Return the lines below that contain "oʻqish".

The data >>
↓

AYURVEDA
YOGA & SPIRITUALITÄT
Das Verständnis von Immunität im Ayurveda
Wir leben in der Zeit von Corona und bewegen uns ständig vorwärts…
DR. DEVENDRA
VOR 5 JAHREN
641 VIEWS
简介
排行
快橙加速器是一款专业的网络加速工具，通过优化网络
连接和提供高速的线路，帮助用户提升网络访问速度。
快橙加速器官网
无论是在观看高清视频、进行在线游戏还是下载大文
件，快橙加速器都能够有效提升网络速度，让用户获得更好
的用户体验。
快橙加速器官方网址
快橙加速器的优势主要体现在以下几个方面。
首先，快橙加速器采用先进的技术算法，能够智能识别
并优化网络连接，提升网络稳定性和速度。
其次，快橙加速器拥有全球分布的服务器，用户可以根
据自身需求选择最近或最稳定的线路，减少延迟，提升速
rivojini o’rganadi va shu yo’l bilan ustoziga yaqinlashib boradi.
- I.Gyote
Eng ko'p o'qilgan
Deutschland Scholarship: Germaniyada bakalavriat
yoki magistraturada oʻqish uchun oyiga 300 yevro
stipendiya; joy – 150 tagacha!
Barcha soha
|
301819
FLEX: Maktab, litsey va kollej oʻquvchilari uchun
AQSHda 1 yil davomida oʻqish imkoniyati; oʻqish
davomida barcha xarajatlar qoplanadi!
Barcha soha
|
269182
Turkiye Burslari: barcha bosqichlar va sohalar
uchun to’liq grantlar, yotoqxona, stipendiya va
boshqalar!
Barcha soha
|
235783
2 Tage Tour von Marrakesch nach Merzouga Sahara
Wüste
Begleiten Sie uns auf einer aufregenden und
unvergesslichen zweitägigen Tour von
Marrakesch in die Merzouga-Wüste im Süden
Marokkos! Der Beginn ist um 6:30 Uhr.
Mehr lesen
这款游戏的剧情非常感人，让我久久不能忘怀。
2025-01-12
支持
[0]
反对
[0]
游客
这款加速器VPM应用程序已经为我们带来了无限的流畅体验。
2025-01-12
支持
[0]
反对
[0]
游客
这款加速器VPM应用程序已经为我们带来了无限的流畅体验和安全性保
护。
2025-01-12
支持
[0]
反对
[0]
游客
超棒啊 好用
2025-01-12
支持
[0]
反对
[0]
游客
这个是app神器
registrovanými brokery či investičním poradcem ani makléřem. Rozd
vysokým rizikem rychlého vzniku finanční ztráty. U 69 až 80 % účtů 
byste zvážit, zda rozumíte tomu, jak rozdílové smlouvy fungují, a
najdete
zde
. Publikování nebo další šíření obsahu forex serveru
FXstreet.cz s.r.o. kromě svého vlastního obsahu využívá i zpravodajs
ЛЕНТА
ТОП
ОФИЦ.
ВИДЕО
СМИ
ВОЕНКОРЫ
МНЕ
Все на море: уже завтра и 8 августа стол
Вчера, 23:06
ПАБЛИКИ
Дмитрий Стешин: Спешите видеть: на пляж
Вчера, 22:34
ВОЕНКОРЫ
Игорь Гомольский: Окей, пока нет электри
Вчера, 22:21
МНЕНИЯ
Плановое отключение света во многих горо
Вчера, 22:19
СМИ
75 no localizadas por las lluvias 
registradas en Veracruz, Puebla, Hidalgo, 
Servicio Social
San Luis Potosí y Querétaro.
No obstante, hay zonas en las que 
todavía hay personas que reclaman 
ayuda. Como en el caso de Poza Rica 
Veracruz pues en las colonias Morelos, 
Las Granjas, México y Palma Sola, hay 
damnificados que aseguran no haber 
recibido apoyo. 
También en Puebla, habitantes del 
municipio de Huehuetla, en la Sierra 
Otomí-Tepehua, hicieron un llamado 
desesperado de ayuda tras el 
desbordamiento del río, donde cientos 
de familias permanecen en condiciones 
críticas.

↑

Expected answer >>
yoki magistraturada oʻqish uchun oyiga 300 yevro
AQSHda 1 yil davomida oʻqish imkoniyati; oʻqish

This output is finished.